Tips for Transitioning Back to School
Like me, you may have breathed a sigh of relief to hear children will be back at school again in the fall. For the last 17 months, since Covid-19 arrived, we have all been hit with the never-ending issues of this pandemic. If it’s not families out of work, it’s homes blanketed with grief and loss, havoc in a family’s routine, or just endless disruptions to the everyday school routine.
My family has dealt with technology issues, juggling working from home while helping my 10-year-old son, Keith Ross, with virtual learning, balancing a new routine with a new schedule, and losing a family member.
While the return to school is something to celebrate, it is crucial to recognize that the pandemic, related social issues, and extended school disruptions can have a profound impact on the lives and learning of our children. This means a return to school may not necessarily be smooth sailing, even if it’s a return to an old normal we once enjoyed.
School closures disconnected some students from the needed services they offered, such as multi-lingual learning services and counseling resources, which further increased the learning gap.
I witnessed this firsthand when I set up for an early morning Zoom meeting at home one morning while Keith was on his Chromebook, well into his first hour of virtual school. Partway through my meeting, I excused myself to ask Keith if he and his friend were cheating on their assignment by asking the internet, Alexa and Siri, for answers.
Keith looked puzzled and said, “No, ma’am, we are working together so I can help my friend understand what this word means in English. He speaks Spanish and doesn’t know English too well.”
I felt proud of the boys for working together, but I realized what a struggle this was for English language learners, and that learning online had probably increased their educational gap even further.
Our children have proven to be resilient as they have dealt with the emotional challenges of this pandemic and constant disruption to their normal routine. Therefore, returning to school in the fall will still be a big transition for everyone, even though it used to be just part of everyday life.
Remember to extend grace to yourself, your children, teachers, administrators and all involved. This is a big step, and just like it took a while to figure out virtual work and learning, it may take a while to reintegrate back into in-person school. Here are a few tips that may help you with the transition.
Don’t Expect Too Much Too Soon
My son did distance learning for the first semester of the 2020/2021 school year. They tested all students within the first month. Keith’s scores indicated he had dropped a few levels from his pre-pandemic test scores in some subjects. He was very disappointed. I encouraged him by reminding him that he was more than just a test score and that we will work to improve it together.

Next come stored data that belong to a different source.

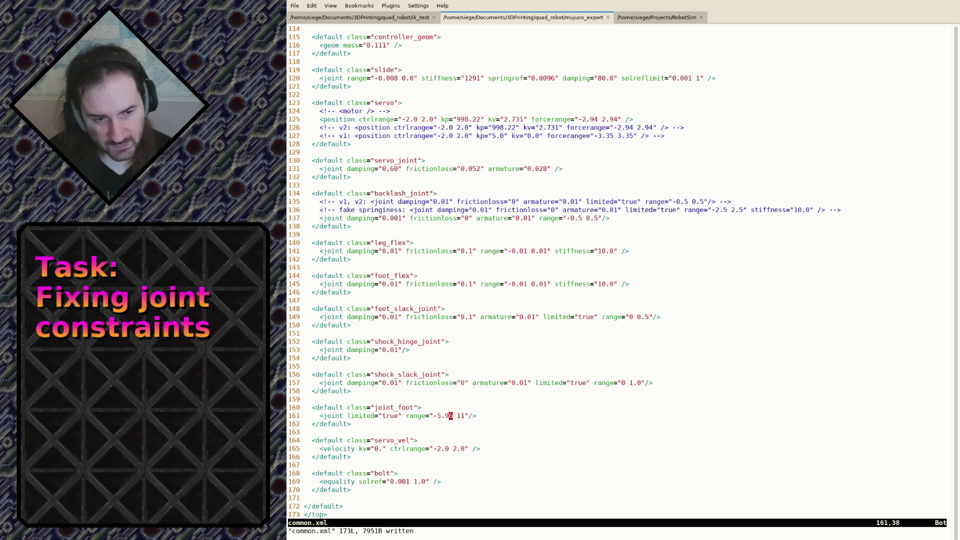
key(A)
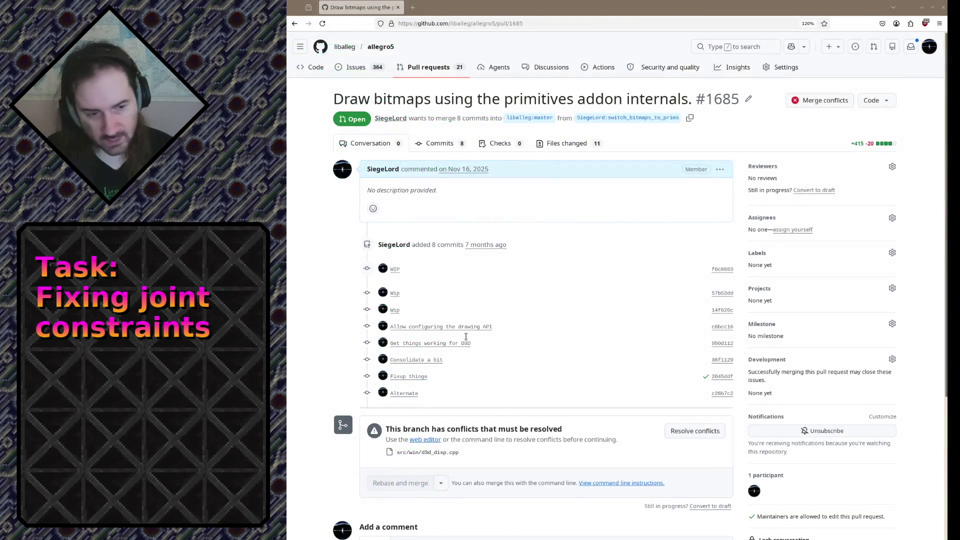
Search Google for making MuJoCo joint limits more strict, adding 'joint' to the query
click(413, 8)
text(how to make mujoco's limits)
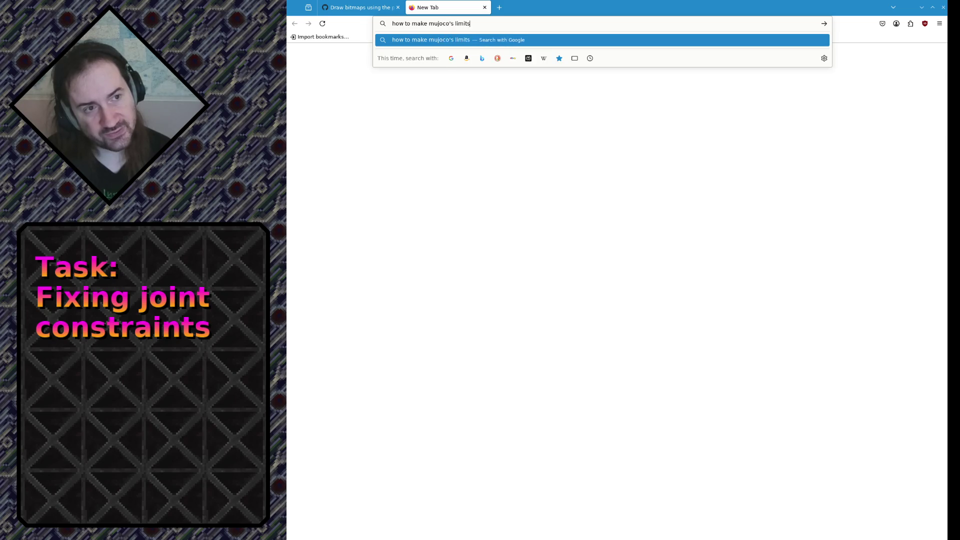
text( more strict)
key(Return)
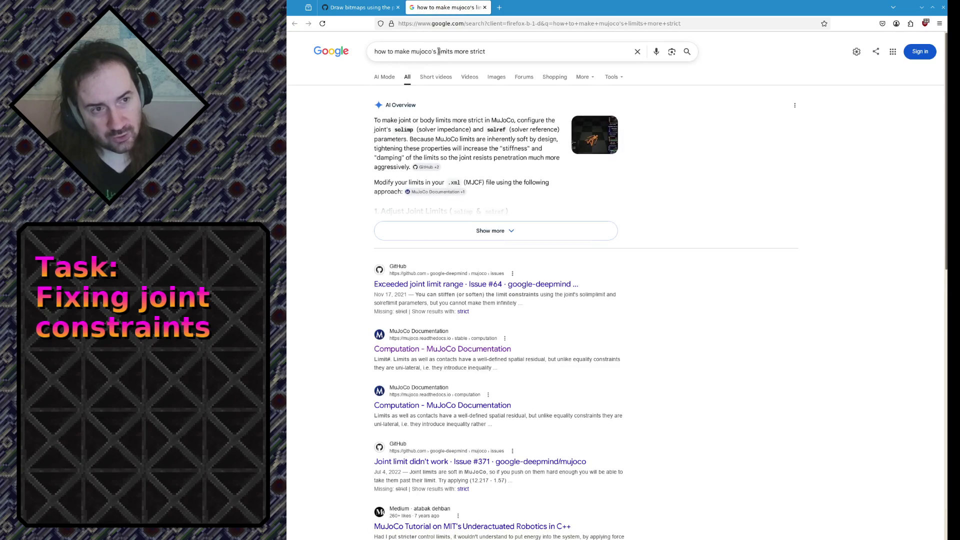
click(439, 51)
text(joint)
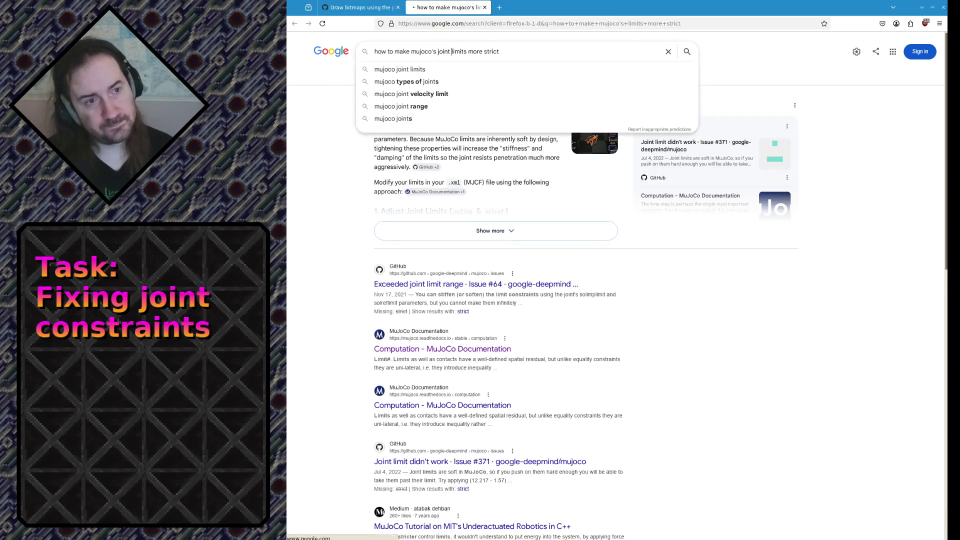
key(Return)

Prior to the test, students were also out of school from March until the end of the school year due to the pandemic, and then they were out of school for summer break; therefore, it had been almost six months since any of them had in-class lessons. Their routine was disrupted, and that was the first time they were tested outside their school environment. However, returning to in-person learning may not automatically trigger a regain in their grades.
This could be for several reasons. Increased socialization may be overwhelming at first. Did your family have a social life during the pandemic? My family did not. We stayed in our house most of the time. Adjusting to this again may be a challenge, and kids may need scheduled timeouts for a while. It may be a good idea to make sure evenings after school are kept free initially, and at least one or two weekends a month, while they adjust to seeing more people and being out in the community more.

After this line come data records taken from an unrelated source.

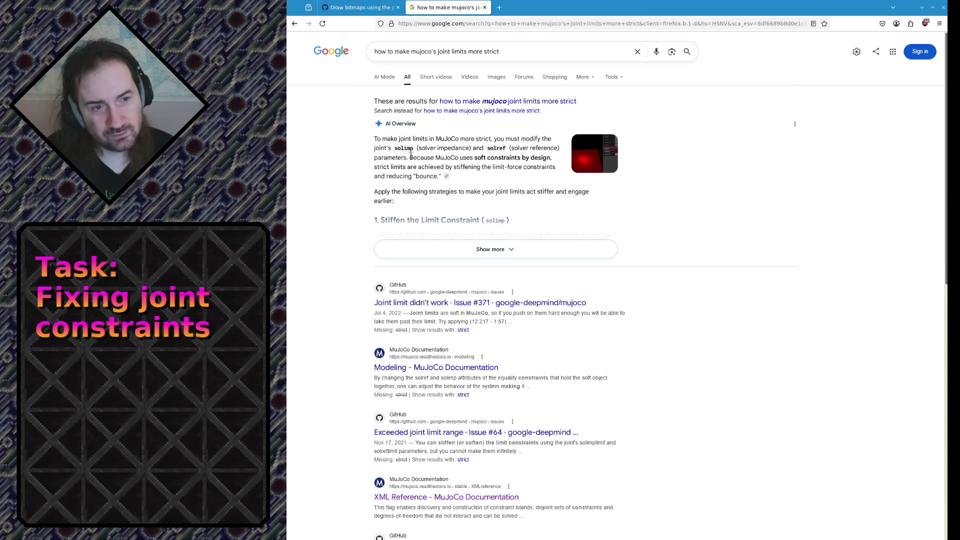
Mark solimp in the AI overview and expand the full answer
double_click(403, 148)
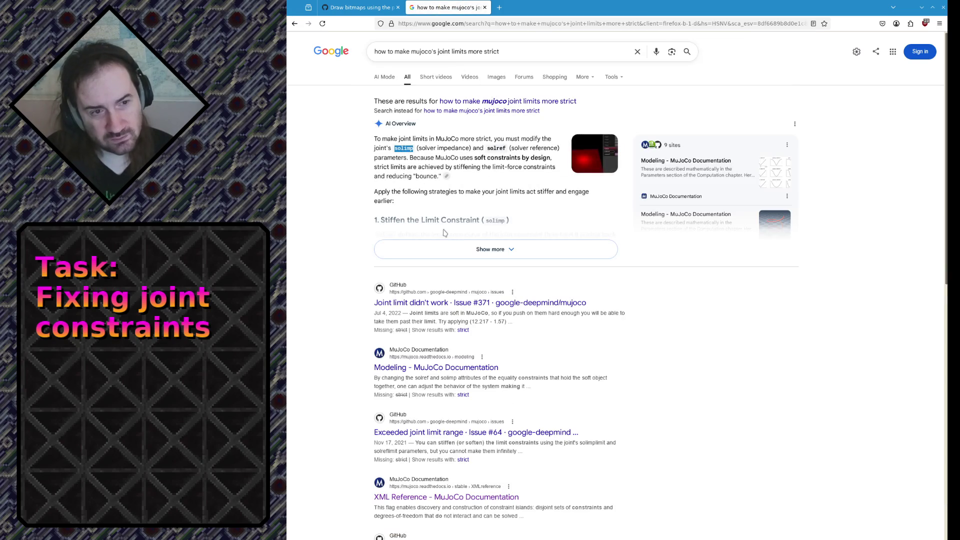
click(453, 248)
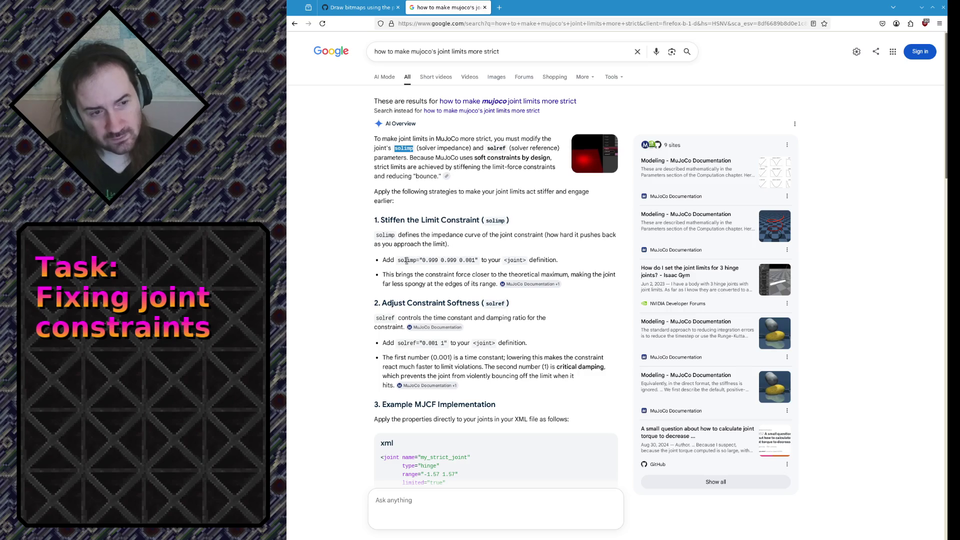
Read the AI overview, noting the suggested 0.999 solimp value and motor-driven joints text
drag(421, 261, 439, 262)
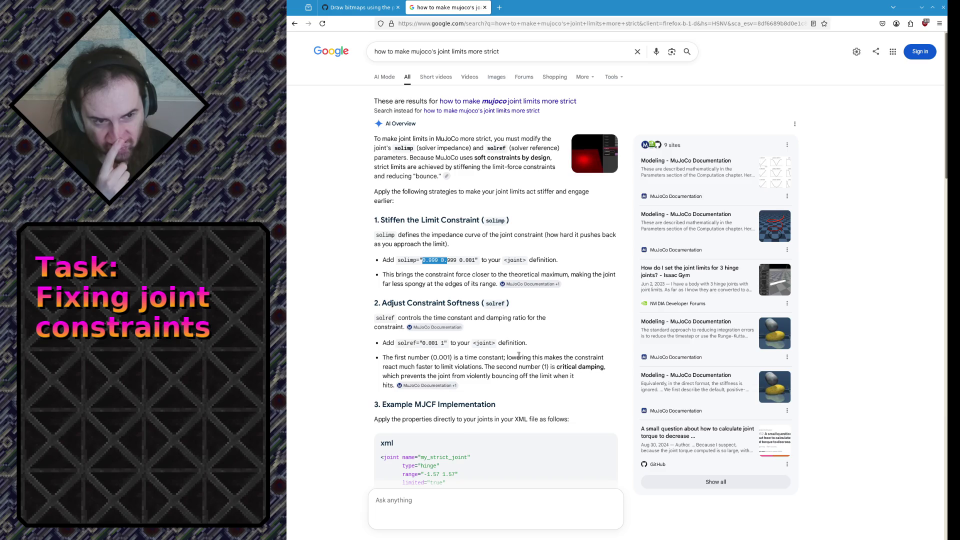
scroll(519, 357, down, 2)
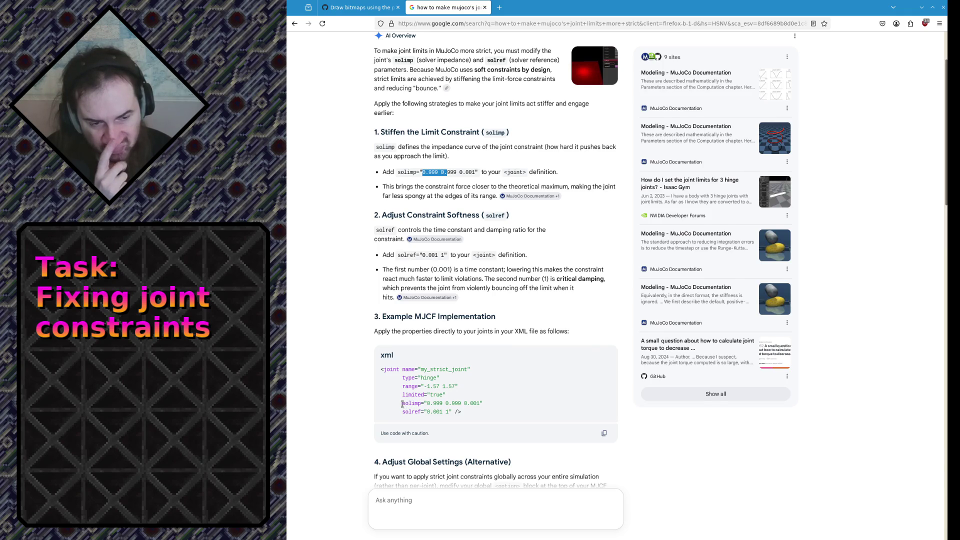
scroll(401, 405, down, 3)
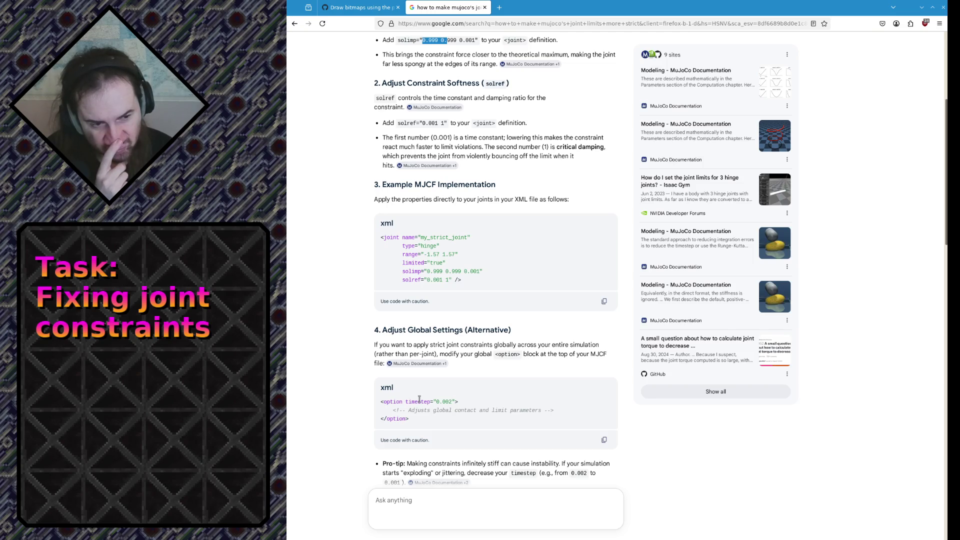
scroll(419, 399, down, 2)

Also, routines will look different, sleep patterns may be a bit off, and there is also commuting to deal with. This may make you feel pressed for time. Hence, setting realistic expectations is the best thing you can do for you and your children.
The bottom line is you have to be able and willing to adapt. With any new transition, it will not be perfect. After Keith finished his first semester virtually in December 2020, his school gave all students the option to stay virtual or return to in-class learning. Keith begged me to return to school because he missed his friends and teachers and knew he would learn better in class. I’m sure he was tired of being around me 24/7 as well. It was a tough decision as we both have respiratory issues. I gave in and let him return to school. He was in school for two weeks before he and most of his class were quarantined due to briefly being exposed to someone who had Covid-19. Everyone who was quarantined was allowed to return to school after 10 days.
So, there will be hiccups along the way. Protocols may change midstream, and school closures can happen, so it’s best to stay mentally flexible and ready to adapt, understanding that things will be fluid before they become consistent.
Children thrive from stability. Therefore, during periods of change, they need some constancies. Try your best to be consistent, present and predictable. If you’re always the same, this can provide some of the stability they need. Letting children input into the family’s timetable can also give them a sense of stability and control, particularly if they understand an activity can still happen even if there is a change to venue or participants. For example, a family get-together in the park may become a dining room picnic via Zoom, but it still will happen regardless. They may even like to choose the alternative activity, so they again retain some control of their lives without having it decided for them.
We have survived a worldwide pandemic. That is a blessing not to take lightly. While the worst seems to be over, we still have to deal with the aftermath that will need more than the vaccine to overcome. With grace, flexibility, realistic expectations, and stability we can all get through the next school year successfully. Keith and I look forward to this.